Cuentan que un viejo avaro visitó a su rabino, después de conversar un rato con él su maestro lo llevó hasta la ventana del cuarto y le dijo: Mira, ¿qué ves?
El avaro contestó: Veo hombres, mujeres y niños.
El rabino entonces, tomándole de la mano lo llevó hasta un espejo y le dijo: ¿Qué ves ahora?
Me veo a mí mismo, contestó el anciano.
El rabino entonces le dijo: Tanto en la ventana como en el espejo hay vidrio, pero el del espejo está recubierto de plata, y tan pronto como se agrega este metal, ya no es posible ver a los demás, y sólo se ve uno mismo.
Nuestra vista puede estar cegada por dinero, fama, éxito y muchas otras cosas. Cuando permitimos que ellas ocupen el primer lugar, empezamos a vernos a nosotros mismos, olvidando a nuestro prójimo y las cosas que realmente importan.

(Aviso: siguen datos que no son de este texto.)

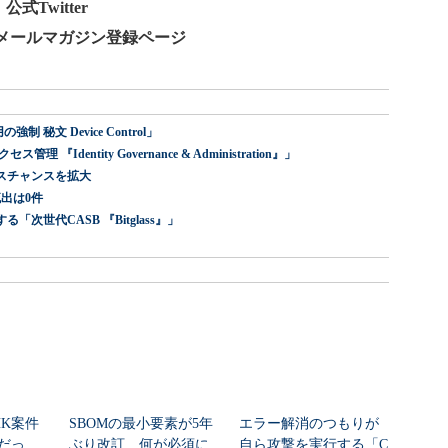
式Twitter
部 メールマガジン登録ページ
 秘文 Device Control」
dentity Governance & Administration』」
スチャンスを拡大
出は0件
世代CASB 『Bitglass』」
HK案件
SBOMの最小要素が5年
エラー解消のつもりが
だっ
ぶり改訂 何が必須に
自ら攻撃を実行する「C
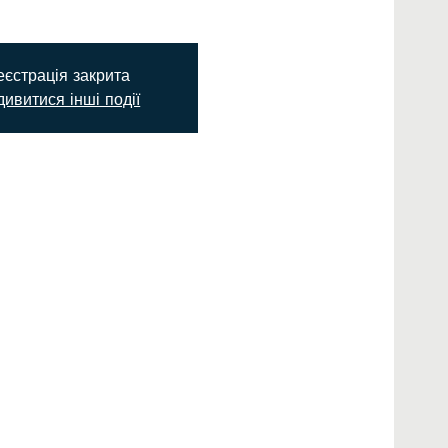
еєстрація закрита
ивитися інші події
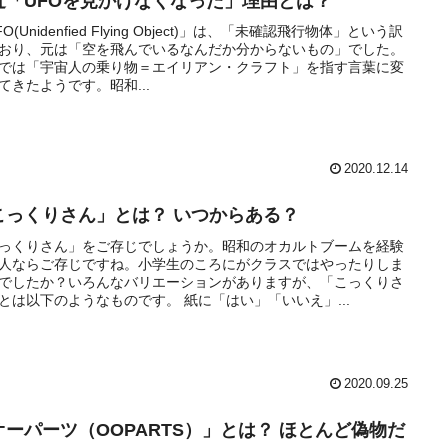
近「UFOを見かけなくなった」理由とは？
O(Unidenfied Flying Object)」は、「未確認飛行物体」という訳
に取る行動」とは？
おり、元は「空を飛んでいるなんだか分からないもの」でした。
では「宇宙人の乗り物＝エイリアン・クラフト」を指す言葉に変
てきたようです。昭和...
教徒
方」はどんなだった？
2020.12.14
こっくりさん」とは？ いつからある？
っくりさん」をご存じでしょうか。昭和のオカルトブームを経験
とは？
人ならご存じですね。小学生のころにがクラスではやったりしま
でしたか？いろんなバリエーションがありますが、「こっくりさ
とは以下のようなものです。 紙に「はい」「いいえ」...
2020.09.25
オーパーツ（OOPARTS）」とは？ ほとんど偽物だ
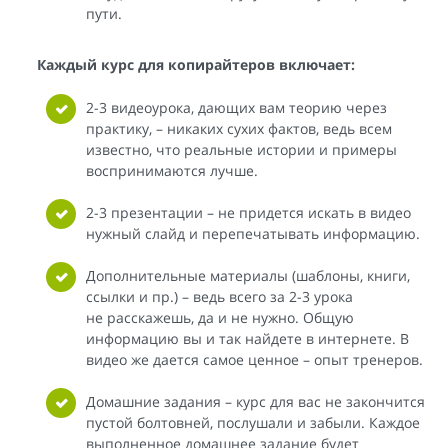
пути.
Каждый курс для копирайтеров включает:
2-3 видеоурока, дающих вам теорию через
практику, – никаких сухих фактов, ведь всем
известно, что реальные истории и примеры
воспринимаются лучше.
2-3 презентации – не придется искать в видео
нужный слайд и перепечатывать информацию.
Дополнительные материалы (шаблоны, книги,
ссылки и пр.) – ведь всего за 2-3 урока
не расскажешь, да и не нужно. Общую
информацию вы и так найдете в интернете. В
видео же дается самое ценное – опыт тренеров.
Домашние задания – курс для вас не закончится
пустой болтовней, послушали и забыли. Каждое
выполненное домашнее задание будет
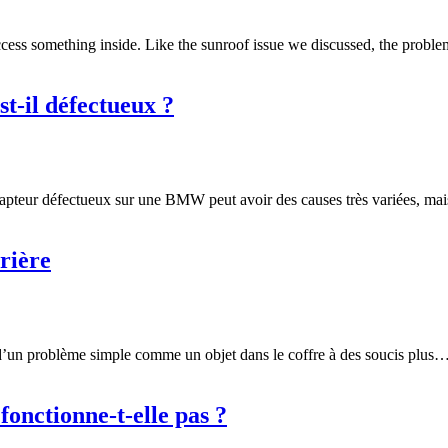
access something inside. Like the sunroof issue we discussed, the proble
-il défectueux ?
capteur défectueux sur une BMW peut avoir des causes très variées, mai
rière
t d’un problème simple comme un objet dans le coffre à des soucis plus
onctionne-t-elle pas ?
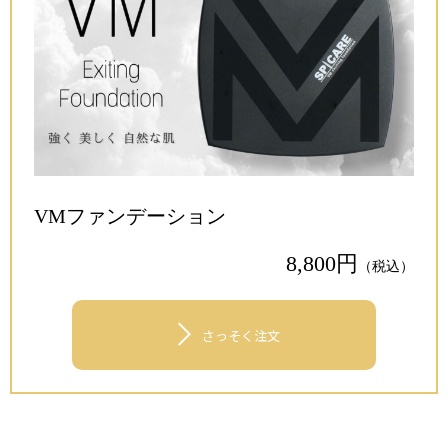
VMファンデーション
8,800円
（税込）
>
さっそく注文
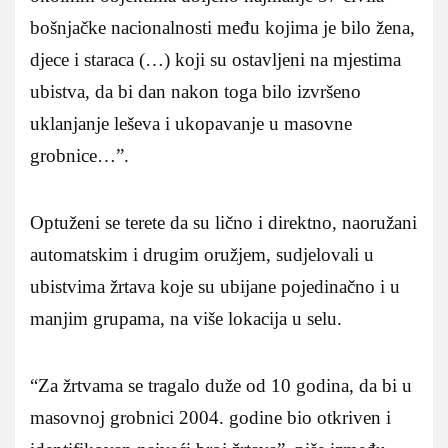
bošnjačke nacionalnosti među kojima je bilo žena,
djece i staraca (…) koji su ostavljeni na mjestima
ubistva, da bi dan nakon toga bilo izvršeno
uklanjanje leševa i ukopavanje u masovne
grobnice…”.
Optuženi se terete da su lično i direktno, naoružani
automatskim i drugim oružjem, sudjelovali u
ubistvima žrtava koje su ubijane pojedinačno i u
manjim grupama, na više lokacija u selu.
“Za žrtvama se tragalo duže od 10 godina, da bi u
masovnoj grobnici 2004. godine bio otkriven i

Quizás esa es una de las razones por las que el Eterno Dios muchas veces no concede nuestras peticiones, porque Él sabe que el momento en el que tengamos aquello que pedimos podemos perder la perspectiva y dejar de ver a los demás e incluso a Él.
Tener dinero, alcanzar nuestras metas y ser conocidos no son cosas malas, el problema está cuando ponemos nuestro corazón y nuestras fuerzas en esas cosas, olvidando lo verdaderamente valioso.
Mateo, en el capítulo 6, versículo 21, nos muestra esta gran verdad cuando dice: “Donde esté tu tesoro, allí estarán también los deseos de tu corazón”
No descuides las cosas que importan, no te olvides de las personas que amas y que te rodean. Si Dios te bendice con cosas materiales, intelectuales, emocionales o en cualquier área, dale las gracias por su provisión, reconoce que todo lo que tenemos y somos es por Él y su infinita misericordia.
Que tu vista no se recubra con plata como un espejo, sino que se conserve limpia como el cristal para no perder de vista lo que realmente importa. No pongas tu corazón en las cosas pasajeras.